Jesus is revealing the key insight of our Christian faith. God is like this loving Father! We are like prodigal sons – and prodigal daughters. We are foolish, weak people who walk away from God, who do what we ought not to do, and do not do what we ought to do. But if we come back to him and admit our foolishness and weakness, God will not only forgive us, but rejoice that he has found us again.

But what about the elder son, the one who did not leave and squander his inheritance?
We can all understand his human anger. He has been the good son. He has stayed at home and for years has done exactly what his father wants. Yet he has never been welcomed with rejoicing and feasting as his dissolute younger brother has been – ‘You have never given me even a young goat so that I might celebrate with my friends’, but ‘you killed the fatted calf for him!’
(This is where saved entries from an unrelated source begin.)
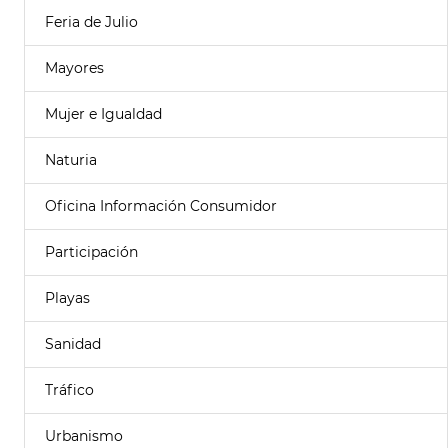
Feria de Julio
Mayores
Mujer e Igualdad
Naturia
Oficina Información Consumidor
Participación
Playas
Sanidad
Tráfico
Urbanismo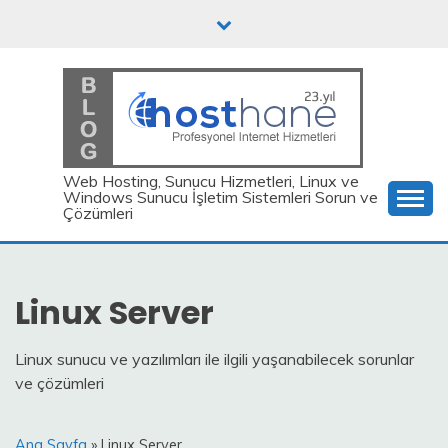
İçeriğe
atla
Web Hosting, Sunucu Hizmetleri, Linux ve
Windows Sunucu İşletim Sistemleri Sorun ve
Çözümleri
Linux Server
Linux sunucu ve yazılımları ile ilgili yaşanabilecek sorunlar
ve çözümleri
Ana Sayfa
» Linux Server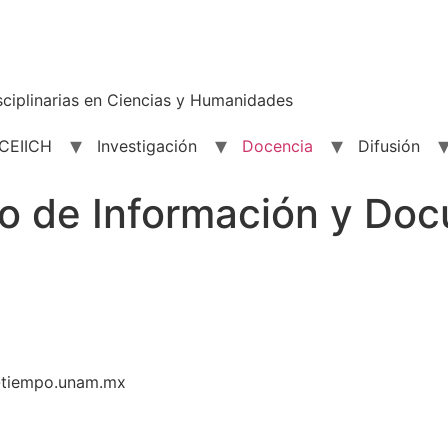
sciplinarias en Ciencias y Humanidades
 CEIICH
Investigación
Docencia
Difusión
o de Información y Do
-tiempo.unam.mx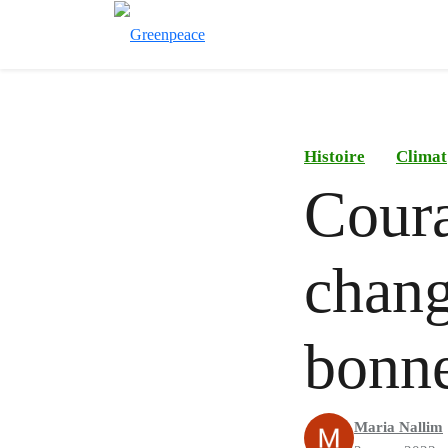
Histoire
Climat
Coura
chang
bonne
Maria Nallim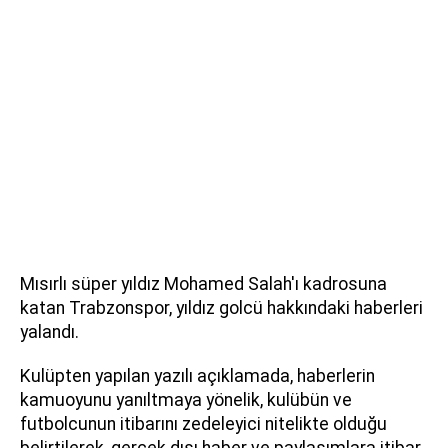
Mısırlı süper yıldız Mohamed Salah'ı kadrosuna
katan Trabzonspor, yıldız golcü hakkındaki haberleri
yalandı.
Kulüpten yapılan yazılı açıklamada, haberlerin
kamuoyunu yanıltmaya yönelik, kulübün ve
futbolcunun itibarını zedeleyici nitelikte olduğu
belirtilerek, gerçek dışı haber ve paylaşımlara itibar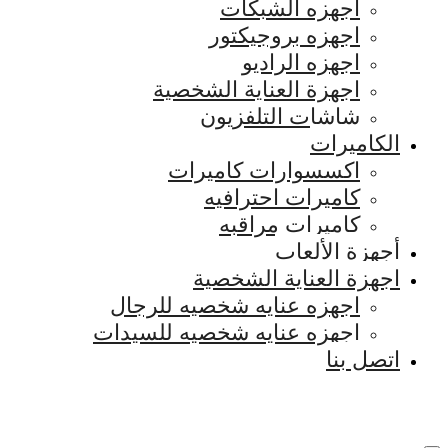
اجهزه الشبكات
اجهزه بروجيكتور
اجهزه الراديو
اجهزة العناية الشخصية
شاشات التلفزيون
الكاميرات
اكسسوارات كاميرات
كاميرات احترافيه
كاميرات مراقبه
أجهزة الألعاب
اجهزة العناية الشخصية
اجهزه عنايه شخصيه للرجال
اجهزه عنايه شخصيه للسيدات
اتصل بنا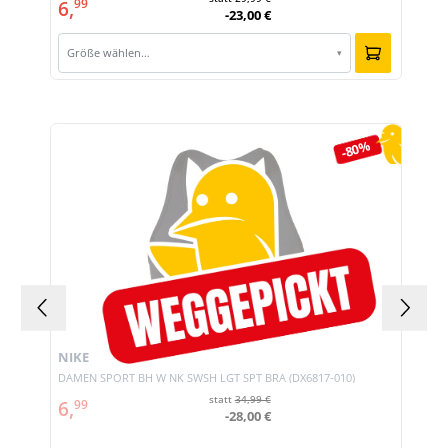
6,
99
-23,00 €
Größe wählen…
▾
Produktgalerie überspringen
-80%
NIKE
DAMEN SPORT BH W NK SWSH LGT SPT BRA (DX6817-010)
statt
34,99 €
6,
99
-28,00 €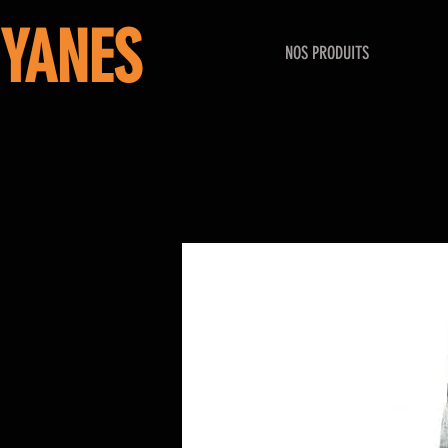
YANES
NOS PRODUITS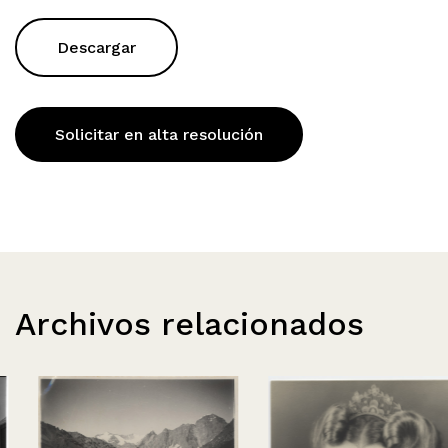
Descargar
Solicitar en alta resolución
Archivos relacionados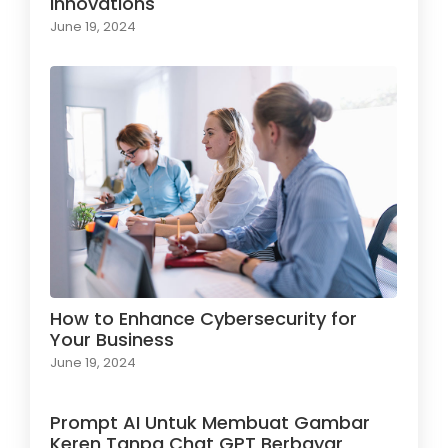
Innovations
June 19, 2024
How to Enhance Cybersecurity for
Your Business
June 19, 2024
Prompt AI Untuk Membuat Gambar
Keren Tanpa Chat GPT Berbayar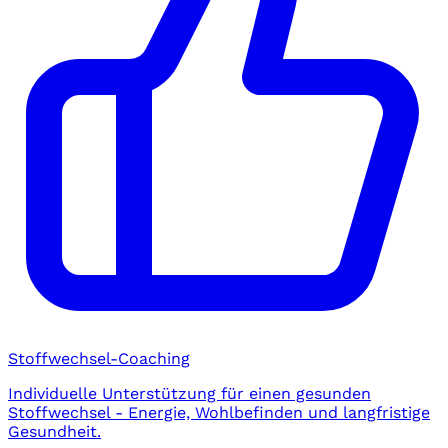
Stoffwechsel-Coaching
Individuelle Unterstützung für einen gesunden
Stoffwechsel - Energie, Wohlbefinden und langfristige
Gesundheit.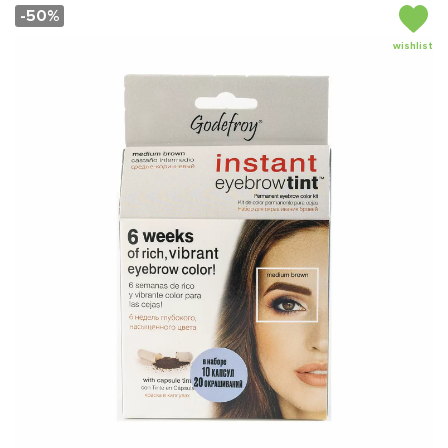
-50%
wishlist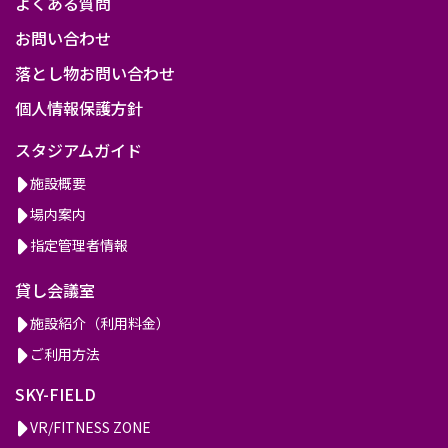
よくある質問
お問い合わせ
落とし物お問い合わせ
個人情報保護方針
スタジアムガイド
施設概要
場内案内
指定管理者情報
貸し会議室
施設紹介（利用料金）
ご利用方法
SKY-FIELD
VR/FITNESS ZONE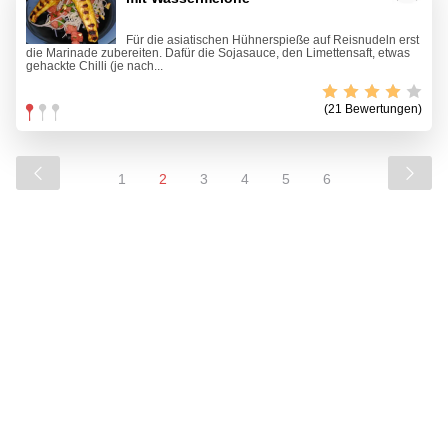
Für die asiatischen Hühnerspieße auf Reisnudeln erst
die Marinade zubereiten. Dafür die Sojasauce, den Limettensaft, etwas
gehackte Chilli (je nach...
(21 Bewertungen)
1
2
3
4
5
6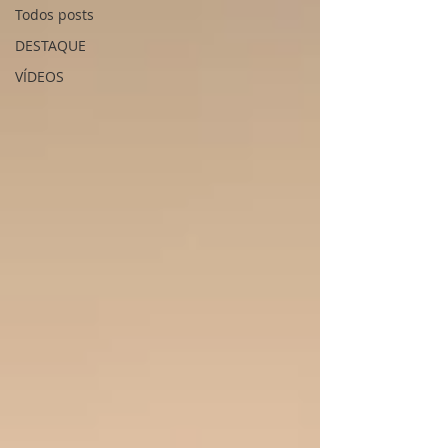
Todos posts
DESTAQUE
VÍDEOS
It can be very hard to be the dutiful child when the prodigal returns. And it can be very hard to see sinners repent and accept that they have been joyfully reconciled to God. But that is what faithful Christians must do in order to hear God, like a loving Father, say to them, ‘Son, you are always with me, and all that is mine is yours. But we had to celebrate and rejoice, because this brother of yours was dead and has come to life; he was lost and has been found.’